▸ GIVEN INSTRUCTION A: From the marriage-advice column, output the passage from "It’s bugging the" up to and including "Her weight? No.", copied word for word.
▸ GIVEN INSTRUCTION B:
Answer these questions about the marriage-advice column:
(i) What is the title of the column?
(ii) Which feature of a woman does the column warn against commenting on?
(iii) What amounts does the column say a woman will spend on her hair?

▸ DOCUMENT EXTRACT:
++++++++++
Developed in conjunction with

Column of the Month

More powerful than a one night stand
Slower than a speeding bullet
Able to change a diaper in the men's
Look up in the sky it's a car it's a van it's
Married Man©

Arthur Vincent

Don’t say it

It’s bugging the heck out of you. I mean, there it is, right there for all to see. You
want to tell her but DON’T DO IT. I do not know if I will ever understand the
reasoning behind the female sensitivity in this area. Yet, while being thoroughly
perplexed by the emotions set off by honest comments made with the intent of
bettering her situation, DON’T DO IT. What am I talking about? Her weight? No.
Her makeup? No. Her froward speaking? No. Her clothing? No. What is this
emotion ladled feature that can bring nothing but condemnation from any
comment less than a glowing confirmation of its appearance? Her hair. Yes, my
married friends, her hair. Now if a man has a cowlick or hair growing all down his
neck, he would feel grateful if someone took the time to point it out to him. But
women are different. I have tried to sheepishly comment “Uh, uh, you know, have
you had a chance to look in the mirror?” Which is quickly met with a scathing
“what’s the matter now?” Again, sheepishly, I try to communicate “Uh, you might
want to take a look at your hair.” Boy what a mistake! Learn from someone who
has been there, never comment on an area of a woman’s body that she will spend
as much to have styled as she spends on her dress, shoes, make-up, jewelry, and
undergarments combined. A woman may fuss over the cost of shoes (and we know
how much women like shoes) but she will drop $60, $70, $80 or more on her hair.
++++++++++
Dataset rows:

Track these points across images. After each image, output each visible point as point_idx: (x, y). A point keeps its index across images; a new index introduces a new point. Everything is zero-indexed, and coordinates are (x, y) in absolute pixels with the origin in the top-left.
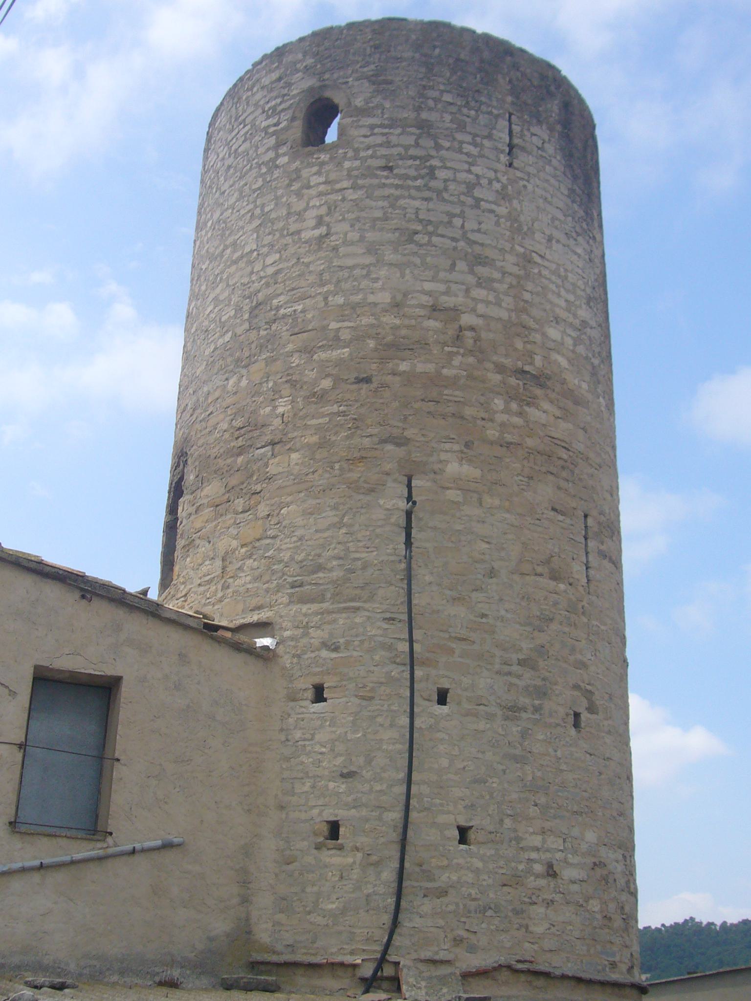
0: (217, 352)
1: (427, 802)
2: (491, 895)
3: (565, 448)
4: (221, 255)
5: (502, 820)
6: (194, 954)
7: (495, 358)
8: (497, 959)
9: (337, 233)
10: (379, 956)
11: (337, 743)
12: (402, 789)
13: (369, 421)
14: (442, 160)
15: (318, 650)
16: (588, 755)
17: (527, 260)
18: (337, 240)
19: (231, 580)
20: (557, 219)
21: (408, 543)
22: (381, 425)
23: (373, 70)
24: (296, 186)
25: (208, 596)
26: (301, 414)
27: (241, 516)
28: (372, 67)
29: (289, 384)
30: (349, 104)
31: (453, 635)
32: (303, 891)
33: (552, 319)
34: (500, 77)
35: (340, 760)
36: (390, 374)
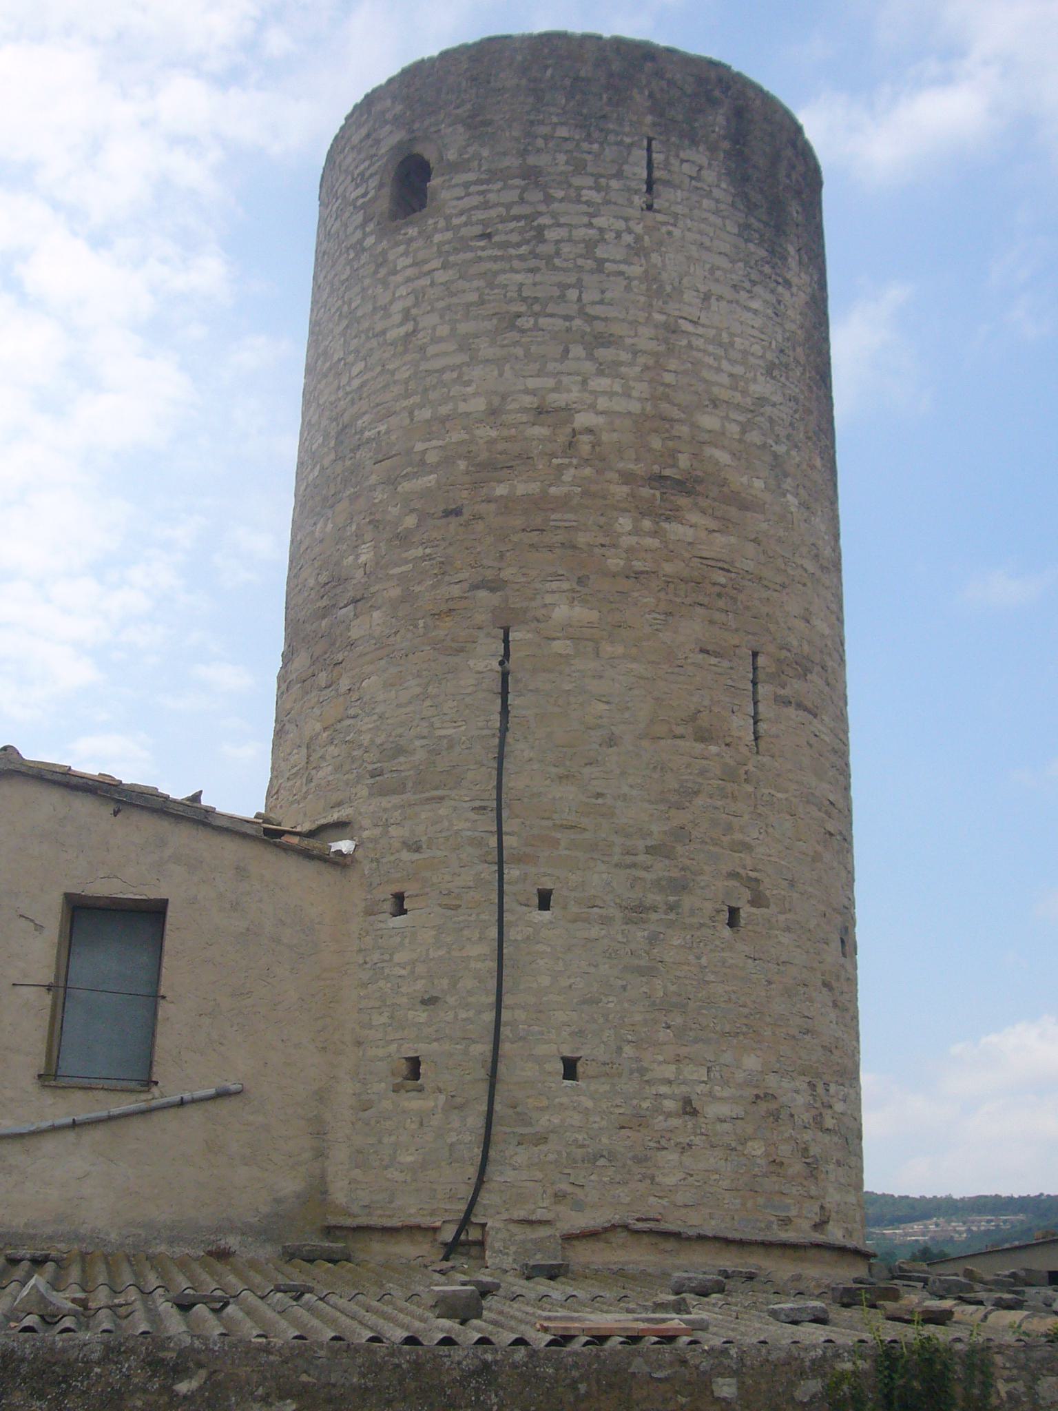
0: (309, 489)
1: (523, 1029)
2: (605, 1140)
3: (723, 569)
6: (257, 1219)
7: (621, 465)
8: (610, 1218)
9: (424, 328)
12: (490, 1016)
13: (458, 563)
14: (554, 215)
16: (750, 961)
19: (313, 772)
20: (718, 268)
21: (505, 711)
24: (383, 272)
25: (295, 792)
29: (372, 526)
30: (441, 159)
31: (557, 822)
32: (380, 1142)
33: (707, 403)
35: (420, 984)
36: (483, 501)
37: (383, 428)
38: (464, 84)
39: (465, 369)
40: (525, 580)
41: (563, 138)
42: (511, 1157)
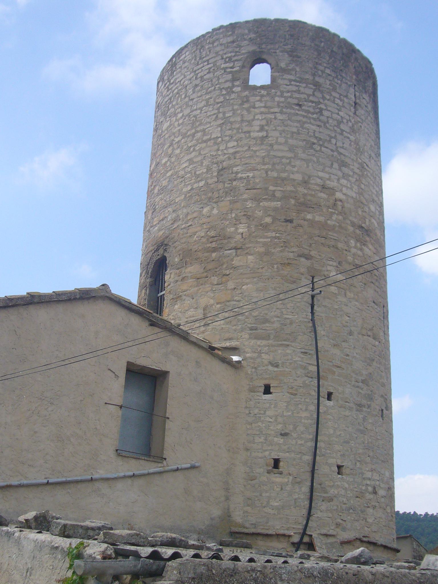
2: (352, 502)
4: (193, 135)
5: (356, 463)
6: (204, 527)
9: (272, 137)
10: (301, 531)
11: (279, 417)
12: (312, 444)
13: (292, 244)
14: (326, 105)
15: (267, 365)
17: (362, 167)
18: (272, 141)
21: (312, 313)
22: (298, 247)
23: (290, 48)
24: (246, 106)
26: (254, 234)
27: (216, 286)
28: (289, 46)
31: (335, 364)
32: (261, 495)
34: (350, 64)
35: (280, 427)
36: (302, 219)
37: (251, 175)
38: (287, 36)
39: (292, 160)
40: (319, 257)
41: (328, 74)
42: (320, 506)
++++++++++
▸ WRITTEN ANSWER A:
It’s bugging the heck out of you. I mean, there it is, right there for all to see. You
want to tell her but DON’T DO IT. I do not know if I will ever understand the
reasoning behind the female sensitivity in this area. Yet, while being thoroughly
perplexed by the emotions set off by honest comments made with the intent of
bettering her situation, DON’T DO IT. What am I talking about? Her weight? No.

▸ WRITTEN ANSWER B:
(i) Don't say it
(ii) Her hair
(iii) $60, $70, $80 or more